2 FINTECH CONTENT RECOMMENDATIONS
#1: Brex’s Second Act (by Mario Gabriele, The Generalist) 📚
An interesting look at Brex, in the wake of its decision to exit the small business market and focus entirely on serving venture-backed startups. I wasn’t wild about that decision, but I understood it, and it certainly seems to have helped sharpen the company’s focus.

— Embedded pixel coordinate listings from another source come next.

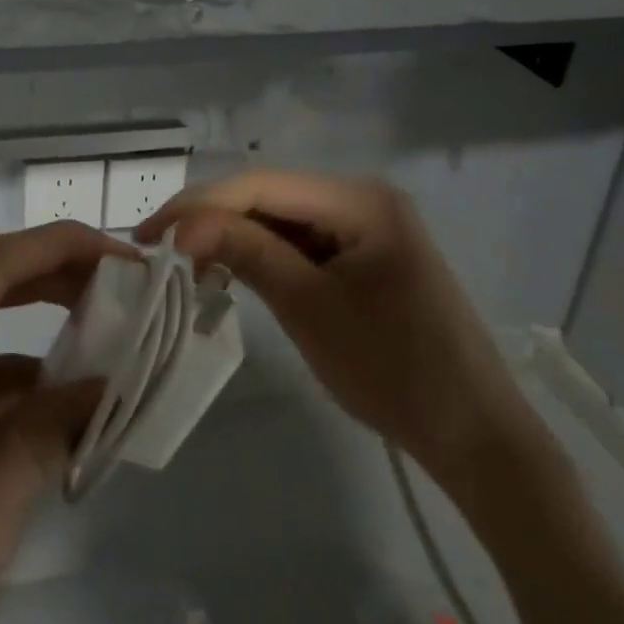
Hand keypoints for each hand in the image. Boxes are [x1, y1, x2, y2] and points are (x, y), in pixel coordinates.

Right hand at [138, 171, 537, 487]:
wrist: (474, 437)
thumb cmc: (393, 370)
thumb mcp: (309, 308)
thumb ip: (246, 252)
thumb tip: (181, 225)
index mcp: (359, 199)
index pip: (260, 186)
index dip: (199, 205)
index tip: (149, 236)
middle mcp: (362, 198)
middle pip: (268, 196)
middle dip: (211, 219)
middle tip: (157, 248)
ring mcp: (365, 227)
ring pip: (279, 219)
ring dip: (232, 237)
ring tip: (184, 262)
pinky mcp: (362, 256)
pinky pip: (299, 243)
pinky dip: (261, 255)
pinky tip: (229, 269)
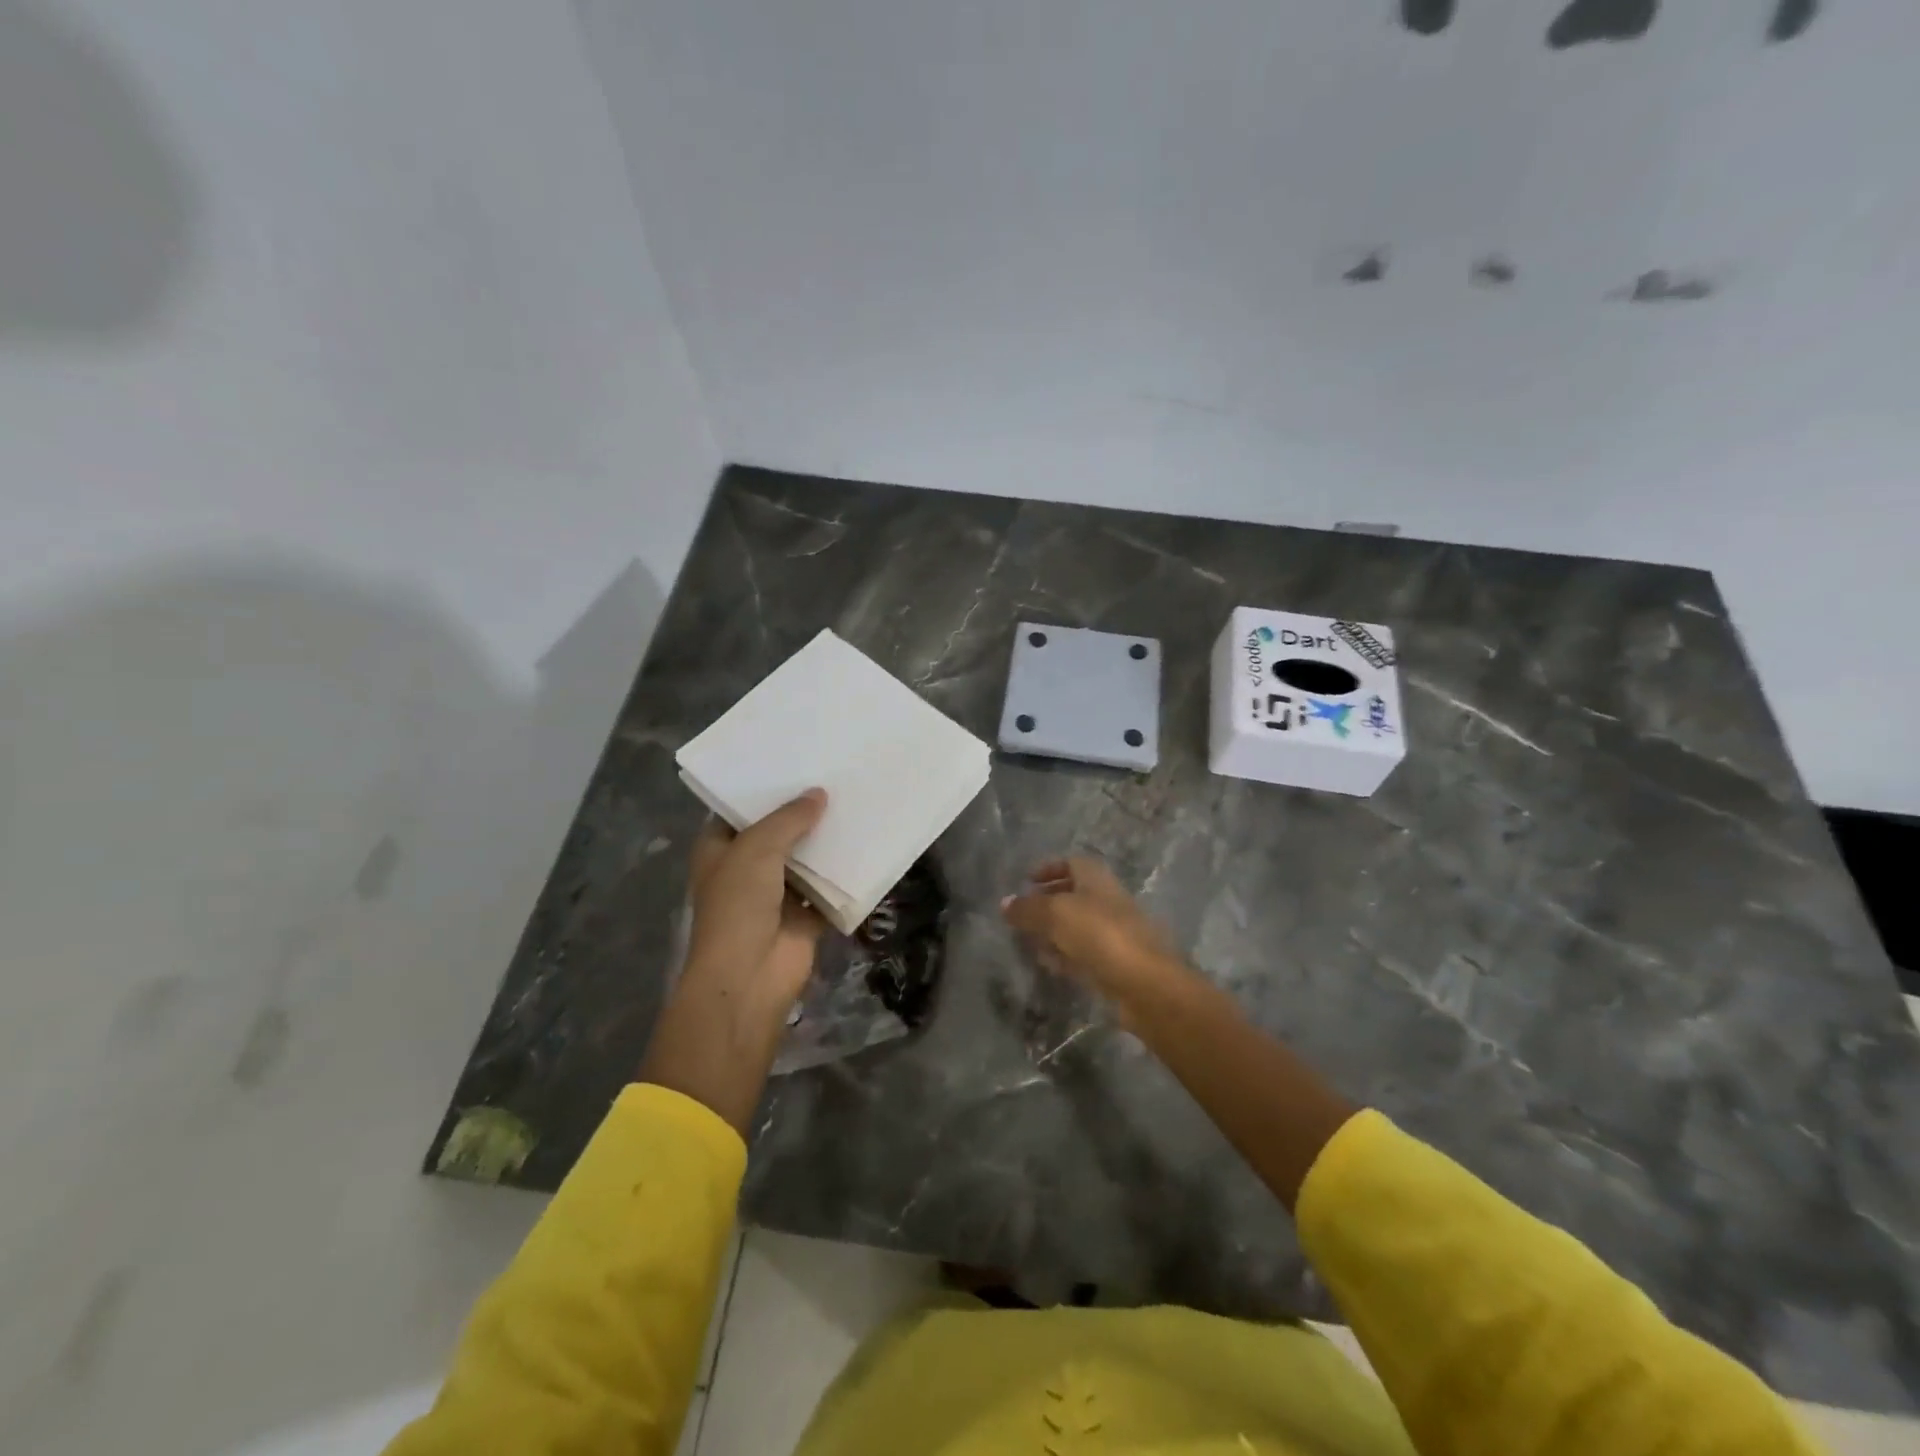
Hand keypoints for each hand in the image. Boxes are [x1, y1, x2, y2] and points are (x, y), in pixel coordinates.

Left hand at [639, 790, 826, 1132]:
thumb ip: (788, 818)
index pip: (739, 810)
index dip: (762, 789)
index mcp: (721, 850)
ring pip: (805, 859)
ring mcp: (777, 894)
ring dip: (826, 840)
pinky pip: (828, 888)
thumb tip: (819, 794)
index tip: (793, 762)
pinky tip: (867, 843)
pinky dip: (844, 873)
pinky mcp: (805, 915)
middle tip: (834, 776)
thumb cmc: (739, 905)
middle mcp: (747, 868)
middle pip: (777, 832)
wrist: (750, 976)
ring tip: (855, 802)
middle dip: (802, 811)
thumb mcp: (757, 848)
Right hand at [1001, 856, 1184, 1013]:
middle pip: (1075, 894)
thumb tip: (1005, 903)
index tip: (1026, 880)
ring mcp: (1115, 934)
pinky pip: (1085, 954)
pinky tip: (1050, 965)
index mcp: (1098, 880)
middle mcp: (1108, 901)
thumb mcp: (1056, 915)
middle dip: (1048, 901)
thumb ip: (1028, 908)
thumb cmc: (1101, 936)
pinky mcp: (1117, 965)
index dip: (1049, 867)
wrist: (1146, 985)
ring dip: (1055, 931)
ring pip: (1079, 926)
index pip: (1073, 862)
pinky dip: (1066, 955)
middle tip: (1022, 914)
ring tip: (1029, 941)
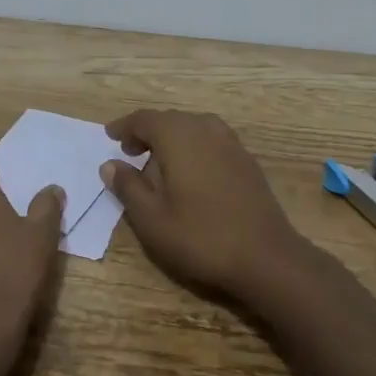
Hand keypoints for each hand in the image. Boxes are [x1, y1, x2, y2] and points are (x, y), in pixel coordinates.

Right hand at [100, 110, 307, 302]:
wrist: (265, 256)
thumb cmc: (200, 236)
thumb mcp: (151, 218)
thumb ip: (128, 186)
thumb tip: (110, 164)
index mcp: (178, 135)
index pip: (144, 119)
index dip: (124, 127)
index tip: (110, 136)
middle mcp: (204, 128)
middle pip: (169, 119)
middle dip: (147, 132)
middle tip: (130, 152)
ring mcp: (230, 142)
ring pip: (192, 128)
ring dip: (171, 139)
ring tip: (158, 162)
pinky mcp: (246, 159)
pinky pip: (210, 141)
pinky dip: (193, 147)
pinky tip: (190, 173)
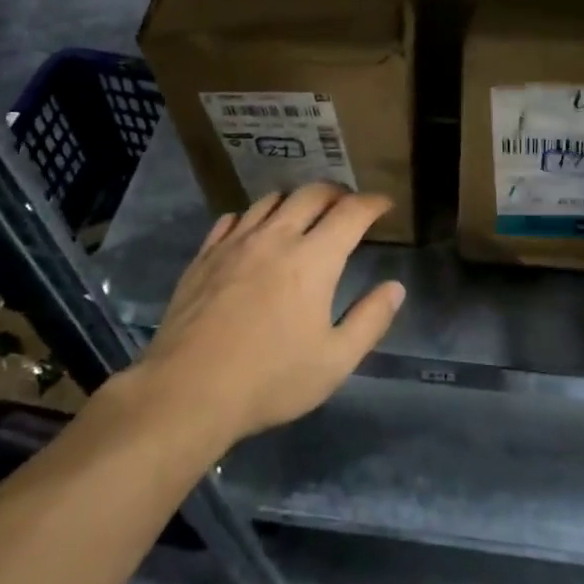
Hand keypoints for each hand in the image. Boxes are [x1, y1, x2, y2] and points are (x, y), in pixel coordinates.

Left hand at [133, 184, 405, 447]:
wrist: (188, 390)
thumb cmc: (270, 379)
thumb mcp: (334, 361)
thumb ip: (370, 320)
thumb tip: (395, 288)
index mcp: (314, 259)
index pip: (351, 212)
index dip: (373, 203)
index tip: (385, 204)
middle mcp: (276, 237)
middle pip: (311, 194)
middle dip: (336, 193)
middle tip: (347, 204)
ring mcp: (236, 242)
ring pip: (270, 200)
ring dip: (295, 200)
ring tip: (303, 214)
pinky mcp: (205, 255)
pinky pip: (232, 219)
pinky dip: (252, 216)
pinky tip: (252, 231)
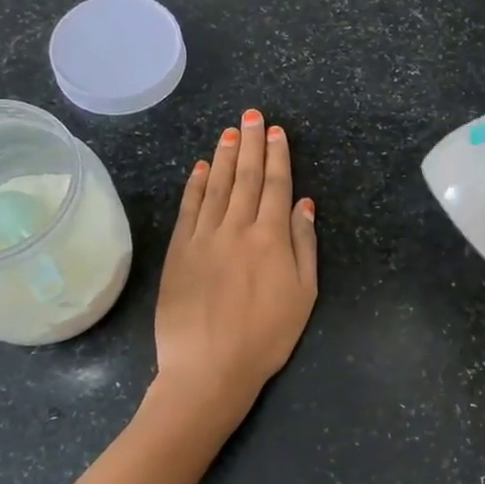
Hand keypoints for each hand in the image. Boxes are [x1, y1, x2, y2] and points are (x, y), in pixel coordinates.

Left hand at [152, 108, 317, 434]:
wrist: (209, 368)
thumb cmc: (266, 337)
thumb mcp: (303, 295)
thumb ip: (305, 245)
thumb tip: (305, 204)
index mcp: (272, 238)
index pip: (276, 186)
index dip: (277, 156)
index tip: (275, 131)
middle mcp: (237, 228)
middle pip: (247, 178)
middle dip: (251, 144)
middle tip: (251, 115)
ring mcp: (204, 237)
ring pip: (217, 186)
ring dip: (225, 156)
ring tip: (230, 132)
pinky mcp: (179, 251)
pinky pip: (189, 209)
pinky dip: (196, 184)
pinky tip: (201, 167)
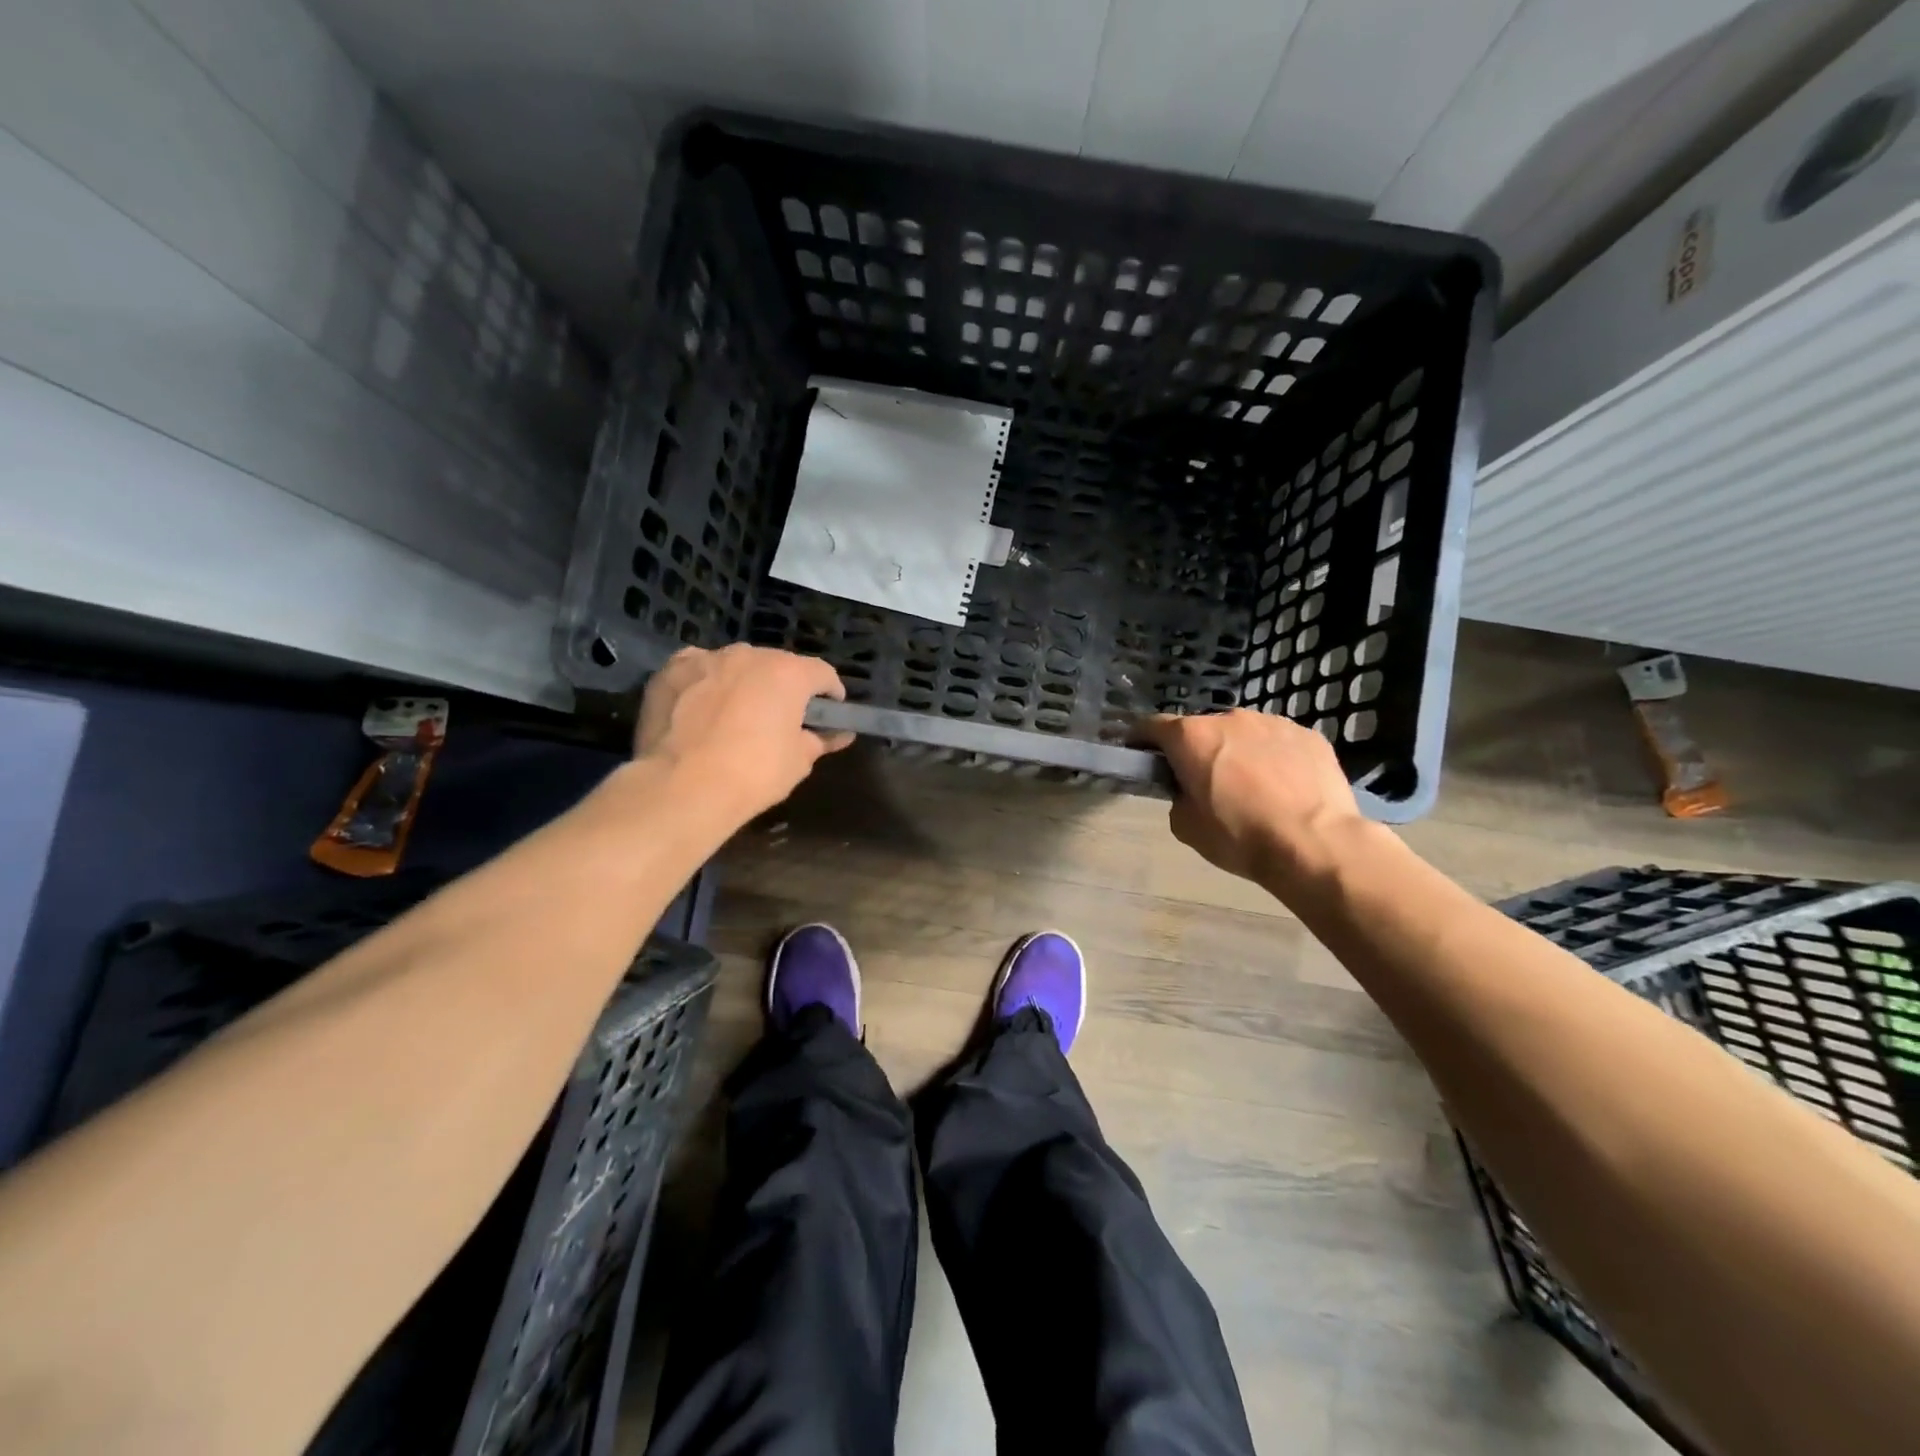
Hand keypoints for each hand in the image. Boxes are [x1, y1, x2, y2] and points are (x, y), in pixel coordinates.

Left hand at [635, 645, 852, 817]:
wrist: (681, 787)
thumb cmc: (753, 774)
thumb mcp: (799, 762)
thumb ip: (820, 740)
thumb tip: (838, 735)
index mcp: (789, 673)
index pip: (822, 673)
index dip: (830, 694)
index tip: (830, 713)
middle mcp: (749, 655)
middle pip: (777, 665)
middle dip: (784, 687)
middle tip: (781, 717)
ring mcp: (707, 658)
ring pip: (735, 665)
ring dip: (743, 683)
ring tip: (737, 713)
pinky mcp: (671, 671)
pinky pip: (698, 670)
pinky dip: (705, 683)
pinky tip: (700, 707)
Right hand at [1138, 710, 1365, 886]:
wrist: (1315, 844)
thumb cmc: (1240, 837)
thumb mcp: (1187, 827)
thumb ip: (1178, 798)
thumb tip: (1189, 790)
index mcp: (1191, 738)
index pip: (1152, 726)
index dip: (1141, 740)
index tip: (1141, 756)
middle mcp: (1229, 718)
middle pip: (1201, 730)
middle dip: (1197, 751)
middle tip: (1206, 784)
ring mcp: (1272, 722)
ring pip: (1243, 734)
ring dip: (1238, 752)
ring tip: (1253, 788)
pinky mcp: (1308, 734)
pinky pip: (1279, 743)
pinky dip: (1274, 758)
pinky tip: (1285, 788)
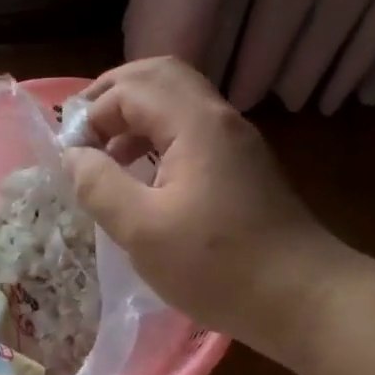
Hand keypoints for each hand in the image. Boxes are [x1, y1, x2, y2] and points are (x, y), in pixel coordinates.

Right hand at [67, 58, 342, 351]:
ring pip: (177, 100)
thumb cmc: (218, 267)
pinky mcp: (243, 165)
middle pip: (158, 75)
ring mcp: (236, 140)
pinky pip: (192, 128)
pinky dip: (158, 136)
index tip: (71, 158)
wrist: (303, 298)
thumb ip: (99, 186)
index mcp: (195, 124)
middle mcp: (218, 118)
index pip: (129, 89)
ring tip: (105, 154)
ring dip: (135, 115)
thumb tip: (74, 156)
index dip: (91, 114)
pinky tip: (142, 176)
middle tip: (81, 131)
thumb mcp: (143, 231)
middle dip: (112, 95)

I’ll be curious to see how the move from startups to larger enterprise customers continues to go.
#2: Ripple Labs Ruling Throws U.S. Crypto-Token Regulation into Disarray (by Preston Byrne) 📚
This is the most balanced and honest piece of analysis I’ve found on the recent Ripple Labs ruling.
It’s absolutely worth reading in its entirety, but the key takeaway is that two-thirds of the ruling (the portions that went Ripple’s way) were unexpected, out of line with established precedents, and decently likely to be overturned on appeal. Fascinating stuff!
1 QUESTION TO PONDER
Where is American Express going?
I know that’s both a very broad and very specific question. Apologies. But I’m fascinated by AmEx. They seem to be doing a lot more fintech stuff these days (including the Square credit card!), and they seem much more open to competing with Visa and Mastercard purely on a network level (a four-party model vs. their traditional three-party model). What are they up to? How are they trying to grow?